Your assignment | Repeat exactly the lines of the listing below, please, starting with the first and ending with the line containing "43: (192, 78, 3.61)"; leave out the rest.

Records supplied |
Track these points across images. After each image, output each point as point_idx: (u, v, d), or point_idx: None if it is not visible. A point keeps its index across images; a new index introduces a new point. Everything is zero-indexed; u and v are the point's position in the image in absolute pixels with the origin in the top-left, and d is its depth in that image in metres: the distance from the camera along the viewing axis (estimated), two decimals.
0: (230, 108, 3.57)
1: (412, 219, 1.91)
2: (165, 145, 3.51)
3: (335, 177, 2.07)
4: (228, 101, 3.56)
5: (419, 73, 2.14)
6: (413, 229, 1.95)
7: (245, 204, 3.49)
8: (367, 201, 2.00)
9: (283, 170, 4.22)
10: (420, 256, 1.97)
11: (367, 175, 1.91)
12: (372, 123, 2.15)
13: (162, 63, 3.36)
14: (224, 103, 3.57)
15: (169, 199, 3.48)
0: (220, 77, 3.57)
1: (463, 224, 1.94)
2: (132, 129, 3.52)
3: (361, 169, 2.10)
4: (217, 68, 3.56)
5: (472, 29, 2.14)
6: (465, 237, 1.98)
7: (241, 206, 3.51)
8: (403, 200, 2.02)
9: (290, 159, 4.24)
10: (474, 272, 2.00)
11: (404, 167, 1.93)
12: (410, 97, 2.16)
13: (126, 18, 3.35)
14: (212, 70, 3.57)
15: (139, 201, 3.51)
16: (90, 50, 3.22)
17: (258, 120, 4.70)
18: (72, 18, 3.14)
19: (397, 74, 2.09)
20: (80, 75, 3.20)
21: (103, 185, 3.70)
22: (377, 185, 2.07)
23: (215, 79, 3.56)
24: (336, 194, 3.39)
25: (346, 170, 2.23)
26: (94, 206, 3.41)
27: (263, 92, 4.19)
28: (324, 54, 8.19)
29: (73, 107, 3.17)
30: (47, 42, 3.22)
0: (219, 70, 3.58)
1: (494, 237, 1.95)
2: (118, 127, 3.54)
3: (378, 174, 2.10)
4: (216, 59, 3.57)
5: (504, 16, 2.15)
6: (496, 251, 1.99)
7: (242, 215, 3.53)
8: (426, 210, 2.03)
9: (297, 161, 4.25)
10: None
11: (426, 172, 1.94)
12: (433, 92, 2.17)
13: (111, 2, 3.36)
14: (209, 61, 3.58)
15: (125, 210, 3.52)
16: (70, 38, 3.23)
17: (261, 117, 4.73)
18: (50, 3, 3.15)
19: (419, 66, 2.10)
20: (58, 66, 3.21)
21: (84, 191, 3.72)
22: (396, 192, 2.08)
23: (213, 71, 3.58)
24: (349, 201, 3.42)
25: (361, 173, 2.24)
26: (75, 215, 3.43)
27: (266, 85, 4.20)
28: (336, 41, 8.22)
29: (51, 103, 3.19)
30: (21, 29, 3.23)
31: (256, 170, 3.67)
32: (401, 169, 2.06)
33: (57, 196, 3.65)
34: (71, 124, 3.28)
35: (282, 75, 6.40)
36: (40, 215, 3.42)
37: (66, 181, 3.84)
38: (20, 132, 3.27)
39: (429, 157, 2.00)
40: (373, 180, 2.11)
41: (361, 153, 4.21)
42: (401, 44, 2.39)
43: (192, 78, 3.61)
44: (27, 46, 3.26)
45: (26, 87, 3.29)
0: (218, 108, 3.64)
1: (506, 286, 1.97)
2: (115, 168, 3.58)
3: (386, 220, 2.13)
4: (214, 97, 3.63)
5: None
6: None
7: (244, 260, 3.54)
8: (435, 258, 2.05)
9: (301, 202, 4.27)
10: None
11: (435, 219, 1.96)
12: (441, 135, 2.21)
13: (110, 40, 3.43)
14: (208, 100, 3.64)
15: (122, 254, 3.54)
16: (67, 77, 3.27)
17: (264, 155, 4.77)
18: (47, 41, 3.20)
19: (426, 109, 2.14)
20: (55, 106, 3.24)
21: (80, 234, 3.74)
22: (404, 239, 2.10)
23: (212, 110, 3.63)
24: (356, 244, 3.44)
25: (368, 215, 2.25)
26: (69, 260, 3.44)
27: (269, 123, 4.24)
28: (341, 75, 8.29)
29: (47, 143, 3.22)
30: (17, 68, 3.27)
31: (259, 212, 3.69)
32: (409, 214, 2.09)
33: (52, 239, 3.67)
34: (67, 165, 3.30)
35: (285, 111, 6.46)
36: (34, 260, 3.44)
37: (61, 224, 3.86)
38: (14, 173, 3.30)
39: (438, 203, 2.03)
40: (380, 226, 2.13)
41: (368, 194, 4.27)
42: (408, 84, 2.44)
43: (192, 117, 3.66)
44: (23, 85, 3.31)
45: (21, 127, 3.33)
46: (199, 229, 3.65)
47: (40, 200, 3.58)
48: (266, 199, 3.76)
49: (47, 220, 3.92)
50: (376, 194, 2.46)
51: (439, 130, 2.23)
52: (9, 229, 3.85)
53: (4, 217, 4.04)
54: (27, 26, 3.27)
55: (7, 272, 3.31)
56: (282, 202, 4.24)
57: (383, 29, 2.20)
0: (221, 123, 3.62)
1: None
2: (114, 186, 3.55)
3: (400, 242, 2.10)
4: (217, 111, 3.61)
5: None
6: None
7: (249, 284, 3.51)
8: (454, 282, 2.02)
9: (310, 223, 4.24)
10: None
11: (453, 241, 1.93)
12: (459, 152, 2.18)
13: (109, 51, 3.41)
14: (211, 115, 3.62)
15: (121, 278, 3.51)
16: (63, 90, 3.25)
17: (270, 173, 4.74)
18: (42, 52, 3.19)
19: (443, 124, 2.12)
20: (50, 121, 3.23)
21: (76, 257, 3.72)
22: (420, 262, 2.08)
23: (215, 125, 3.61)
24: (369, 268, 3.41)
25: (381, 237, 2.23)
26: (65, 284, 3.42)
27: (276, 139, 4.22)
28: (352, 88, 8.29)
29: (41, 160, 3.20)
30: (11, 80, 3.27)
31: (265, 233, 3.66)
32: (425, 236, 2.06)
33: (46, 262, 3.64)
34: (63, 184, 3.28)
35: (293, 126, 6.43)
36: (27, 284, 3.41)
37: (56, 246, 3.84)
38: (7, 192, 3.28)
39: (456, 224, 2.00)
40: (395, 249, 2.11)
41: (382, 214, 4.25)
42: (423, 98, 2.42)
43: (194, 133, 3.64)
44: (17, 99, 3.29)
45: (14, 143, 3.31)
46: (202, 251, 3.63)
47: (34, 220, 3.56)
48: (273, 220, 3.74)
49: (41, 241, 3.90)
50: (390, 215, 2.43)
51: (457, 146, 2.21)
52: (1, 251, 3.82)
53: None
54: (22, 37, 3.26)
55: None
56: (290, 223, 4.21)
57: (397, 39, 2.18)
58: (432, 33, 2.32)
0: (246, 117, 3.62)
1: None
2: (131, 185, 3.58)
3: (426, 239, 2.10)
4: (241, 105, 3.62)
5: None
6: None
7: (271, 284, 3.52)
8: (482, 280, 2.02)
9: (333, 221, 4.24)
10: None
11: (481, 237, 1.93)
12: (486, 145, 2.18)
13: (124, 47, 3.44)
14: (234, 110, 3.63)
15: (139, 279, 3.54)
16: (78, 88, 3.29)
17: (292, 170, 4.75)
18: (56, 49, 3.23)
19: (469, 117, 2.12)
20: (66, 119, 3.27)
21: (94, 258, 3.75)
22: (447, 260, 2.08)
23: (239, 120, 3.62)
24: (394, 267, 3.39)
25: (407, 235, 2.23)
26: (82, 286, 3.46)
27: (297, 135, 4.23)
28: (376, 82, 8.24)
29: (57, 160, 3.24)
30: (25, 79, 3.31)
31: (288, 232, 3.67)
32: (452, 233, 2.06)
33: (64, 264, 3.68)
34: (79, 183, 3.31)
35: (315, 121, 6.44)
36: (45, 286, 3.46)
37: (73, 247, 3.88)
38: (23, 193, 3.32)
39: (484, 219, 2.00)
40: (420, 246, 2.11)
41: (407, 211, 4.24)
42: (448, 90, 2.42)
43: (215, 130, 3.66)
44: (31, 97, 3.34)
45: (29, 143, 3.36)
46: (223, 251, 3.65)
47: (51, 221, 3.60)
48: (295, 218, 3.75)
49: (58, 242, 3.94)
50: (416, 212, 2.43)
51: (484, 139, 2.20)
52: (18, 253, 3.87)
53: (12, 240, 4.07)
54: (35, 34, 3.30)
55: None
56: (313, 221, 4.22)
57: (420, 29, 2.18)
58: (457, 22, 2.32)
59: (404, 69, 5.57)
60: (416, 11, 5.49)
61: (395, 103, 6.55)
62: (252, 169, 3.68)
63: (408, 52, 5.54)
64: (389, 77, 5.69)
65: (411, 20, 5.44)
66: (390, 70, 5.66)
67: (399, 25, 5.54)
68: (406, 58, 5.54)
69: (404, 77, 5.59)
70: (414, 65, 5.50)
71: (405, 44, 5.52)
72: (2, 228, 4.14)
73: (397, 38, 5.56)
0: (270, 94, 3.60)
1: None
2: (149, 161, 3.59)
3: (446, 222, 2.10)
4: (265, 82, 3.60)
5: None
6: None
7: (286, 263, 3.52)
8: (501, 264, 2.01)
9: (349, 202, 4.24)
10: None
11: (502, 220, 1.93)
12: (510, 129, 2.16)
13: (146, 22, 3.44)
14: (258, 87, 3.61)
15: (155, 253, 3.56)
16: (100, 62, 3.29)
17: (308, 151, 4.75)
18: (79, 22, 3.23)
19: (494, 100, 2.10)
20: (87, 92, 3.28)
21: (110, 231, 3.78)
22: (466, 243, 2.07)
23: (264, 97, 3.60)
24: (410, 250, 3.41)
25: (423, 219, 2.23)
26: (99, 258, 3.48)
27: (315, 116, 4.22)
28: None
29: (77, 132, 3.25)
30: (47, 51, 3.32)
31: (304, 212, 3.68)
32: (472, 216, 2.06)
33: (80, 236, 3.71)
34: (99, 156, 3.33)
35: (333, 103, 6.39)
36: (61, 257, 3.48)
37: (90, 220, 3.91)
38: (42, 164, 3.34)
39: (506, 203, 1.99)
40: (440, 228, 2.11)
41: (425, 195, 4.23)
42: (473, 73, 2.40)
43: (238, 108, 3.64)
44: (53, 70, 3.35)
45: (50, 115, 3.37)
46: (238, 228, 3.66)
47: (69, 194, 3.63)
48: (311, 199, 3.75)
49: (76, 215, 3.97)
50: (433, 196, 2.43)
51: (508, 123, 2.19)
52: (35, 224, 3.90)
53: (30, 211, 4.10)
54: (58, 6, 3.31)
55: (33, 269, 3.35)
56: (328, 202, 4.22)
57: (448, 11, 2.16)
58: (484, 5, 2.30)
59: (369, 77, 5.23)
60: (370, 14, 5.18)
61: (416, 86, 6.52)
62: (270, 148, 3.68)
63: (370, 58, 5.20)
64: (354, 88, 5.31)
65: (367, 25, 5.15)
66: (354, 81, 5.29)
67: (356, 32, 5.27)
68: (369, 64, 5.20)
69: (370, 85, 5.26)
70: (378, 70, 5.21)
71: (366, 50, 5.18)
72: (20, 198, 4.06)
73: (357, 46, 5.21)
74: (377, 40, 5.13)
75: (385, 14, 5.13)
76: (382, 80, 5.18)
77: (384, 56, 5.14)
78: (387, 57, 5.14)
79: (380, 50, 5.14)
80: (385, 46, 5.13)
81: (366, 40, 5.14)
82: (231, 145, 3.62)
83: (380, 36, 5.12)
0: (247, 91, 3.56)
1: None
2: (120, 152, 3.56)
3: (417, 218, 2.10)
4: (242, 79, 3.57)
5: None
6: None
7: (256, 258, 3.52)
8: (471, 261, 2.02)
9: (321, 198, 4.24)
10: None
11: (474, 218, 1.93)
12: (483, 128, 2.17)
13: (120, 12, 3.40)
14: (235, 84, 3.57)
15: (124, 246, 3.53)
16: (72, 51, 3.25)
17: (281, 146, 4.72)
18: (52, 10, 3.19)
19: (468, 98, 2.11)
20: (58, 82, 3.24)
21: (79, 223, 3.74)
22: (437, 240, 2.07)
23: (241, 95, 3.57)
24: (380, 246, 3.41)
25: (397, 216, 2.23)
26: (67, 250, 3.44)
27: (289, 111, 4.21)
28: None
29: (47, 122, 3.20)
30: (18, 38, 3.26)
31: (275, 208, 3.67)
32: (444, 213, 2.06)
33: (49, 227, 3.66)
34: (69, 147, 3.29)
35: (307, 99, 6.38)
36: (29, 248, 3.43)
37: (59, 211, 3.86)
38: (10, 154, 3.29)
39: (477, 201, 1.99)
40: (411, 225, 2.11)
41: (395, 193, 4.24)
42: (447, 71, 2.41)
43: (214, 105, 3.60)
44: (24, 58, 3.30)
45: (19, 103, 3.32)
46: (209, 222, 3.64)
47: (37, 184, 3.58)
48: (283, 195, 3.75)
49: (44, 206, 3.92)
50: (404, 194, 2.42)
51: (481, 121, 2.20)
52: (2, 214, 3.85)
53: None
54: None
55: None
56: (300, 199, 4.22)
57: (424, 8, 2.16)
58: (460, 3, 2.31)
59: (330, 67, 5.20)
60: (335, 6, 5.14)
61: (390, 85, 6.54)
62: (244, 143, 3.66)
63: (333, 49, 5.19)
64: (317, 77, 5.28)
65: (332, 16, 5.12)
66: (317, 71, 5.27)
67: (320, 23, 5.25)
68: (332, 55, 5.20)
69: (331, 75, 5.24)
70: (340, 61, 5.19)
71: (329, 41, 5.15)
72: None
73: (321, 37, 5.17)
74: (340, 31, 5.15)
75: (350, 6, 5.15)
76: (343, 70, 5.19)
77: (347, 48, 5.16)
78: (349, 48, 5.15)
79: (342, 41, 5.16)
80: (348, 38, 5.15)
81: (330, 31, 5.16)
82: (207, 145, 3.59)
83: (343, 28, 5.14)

Expected answer |
Track these points across images. After each image, output each point as point_idx: (u, v, d), or point_idx: None if it is not visible. A point keeps its index across images; a new index introduces a new point. Everything is zero-indexed; u and v are the point's position in the image in absolute pixels with the origin in the top-left, and d is its depth in that image in metres: the distance from the camera along the viewing axis (estimated), two decimals.
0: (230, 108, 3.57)
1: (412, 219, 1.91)
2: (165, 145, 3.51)
3: (335, 177, 2.07)
4: (228, 101, 3.56)
5: (419, 73, 2.14)
6: (413, 229, 1.95)
7: (245, 204, 3.49)
8: (367, 201, 2.00)
9: (283, 170, 4.22)
10: (420, 256, 1.97)
11: (367, 175, 1.91)
12: (372, 123, 2.15)
13: (162, 63, 3.36)
14: (224, 103, 3.57)
15: (169, 199, 3.48)
0: (220, 77, 3.57)
1: (463, 224, 1.94)
2: (132, 129, 3.52)
3: (361, 169, 2.10)
4: (217, 68, 3.56)
5: (472, 29, 2.14)
6: (465, 237, 1.98)
7: (241, 206, 3.51)
8: (403, 200, 2.02)
9: (290, 159, 4.24)
10: (474, 272, 2.00)
11: (404, 167, 1.93)
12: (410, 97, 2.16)
13: (126, 18, 3.35)
14: (212, 70, 3.57)
15: (139, 201, 3.51)
16: (90, 50, 3.22)
17: (258, 120, 4.70)
18: (72, 18, 3.14)
19: (397, 74, 2.09)
20: (80, 75, 3.20)
21: (103, 185, 3.70)
22: (377, 185, 2.07)
23: (215, 79, 3.56)
24: (336, 194, 3.39)
25: (346, 170, 2.23)
26: (94, 206, 3.41)
27: (263, 92, 4.19)
28: (324, 54, 8.19)
29: (73, 107, 3.17)
30: (47, 42, 3.22)
0: (219, 70, 3.58)
1: (494, 237, 1.95)
2: (118, 127, 3.54)
3: (378, 174, 2.10)
4: (216, 59, 3.57)
5: (504, 16, 2.15)
6: (496, 251, 1.99)
7: (242, 215, 3.53)
8: (426, 210, 2.03)
9: (297, 161, 4.25)
10: None
11: (426, 172, 1.94)
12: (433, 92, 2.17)
13: (111, 2, 3.36)
14: (209, 61, 3.58)
15: (125, 210, 3.52)
16: (70, 38, 3.23)
17: (261, 117, 4.73)
18: (50, 3, 3.15)
19: (419, 66, 2.10)
20: (58, 66, 3.21)
21: (84, 191, 3.72)
22: (396, 192, 2.08)
23: (213, 71, 3.58)
24: (349, 201, 3.42)
25: (361, 173, 2.24)
26: (75, 215, 3.43)
27: (266, 85, 4.20)
28: (336, 41, 8.22)
29: (51, 103, 3.19)
30: (21, 29, 3.23)
31: (256, 170, 3.67)
32: (401, 169, 2.06)
33: (57, 196, 3.65)
34: (71, 124, 3.28)
35: (282, 75, 6.40)
36: (40, 215, 3.42)
37: (66, 181, 3.84)
38: (20, 132, 3.27)
39: (429, 157, 2.00)
40: (373, 180, 2.11)
41: (361, 153, 4.21)
42: (401, 44, 2.39)
43: (192, 78, 3.61)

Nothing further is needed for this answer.